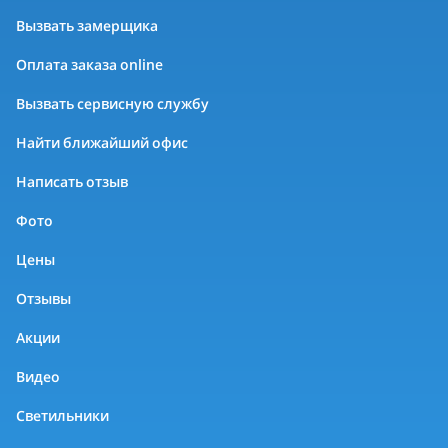
Вызвать замерщика
Оплата заказа online
Вызвать сервисную службу
Найти ближайший офис
Написать отзыв
Фото
Цены
Отзывы
Акции
Видео
Светильники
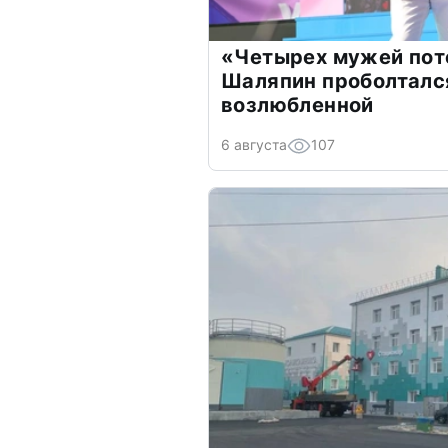
«Четырех мужей пот
Шаляпин проболтался
возлюбленной
6 августа
107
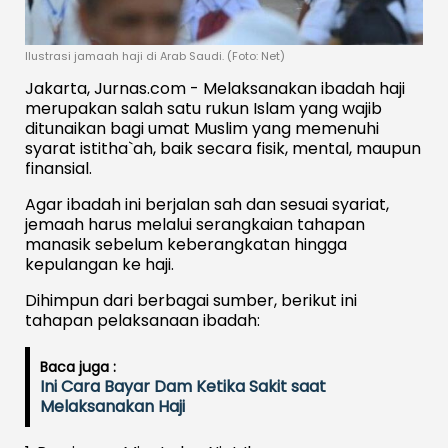
Ilustrasi jamaah haji di Arab Saudi. (Foto: Net)
Jakarta, Jurnas.com - Melaksanakan ibadah haji
merupakan salah satu rukun Islam yang wajib
ditunaikan bagi umat Muslim yang memenuhi
syarat istitha`ah, baik secara fisik, mental, maupun
finansial.
Agar ibadah ini berjalan sah dan sesuai syariat,
jemaah harus melalui serangkaian tahapan
manasik sebelum keberangkatan hingga
kepulangan ke haji.
Dihimpun dari berbagai sumber, berikut ini
tahapan pelaksanaan ibadah:
Baca juga :
Ini Cara Bayar Dam Ketika Sakit saat
Melaksanakan Haji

◆ **EXERCISE OBJECTIVE**
Make a word-for-word copy of the entries, without any pictures.

◆ **EXERCISE SOLUTION**
Вызвать замерщика
Оплата заказа online
Вызвать сервисную службу
Найти ближайший офис
Написать отзыв
Фото
Цены
Отзывы
Акции
Видео
Светильники
«Четырех мужей пот
Шаляпин проболтался
возлюбленной
6 августа
107
Ilustrasi jamaah haji di Arab Saudi. (Foto: Net)
Jakarta, Jurnas.com - Melaksanakan ibadah haji
merupakan salah satu rukun Islam yang wajib
ditunaikan bagi umat Muslim yang memenuhi
syarat istitha`ah, baik secara fisik, mental, maupun
finansial.
Agar ibadah ini berjalan sah dan sesuai syariat,
jemaah harus melalui serangkaian tahapan
manasik sebelum keberangkatan hingga
kepulangan ke haji.
Dihimpun dari berbagai sumber, berikut ini
tahapan pelaksanaan ibadah:
Baca juga :
Ini Cara Bayar Dam Ketika Sakit saat
Melaksanakan Haji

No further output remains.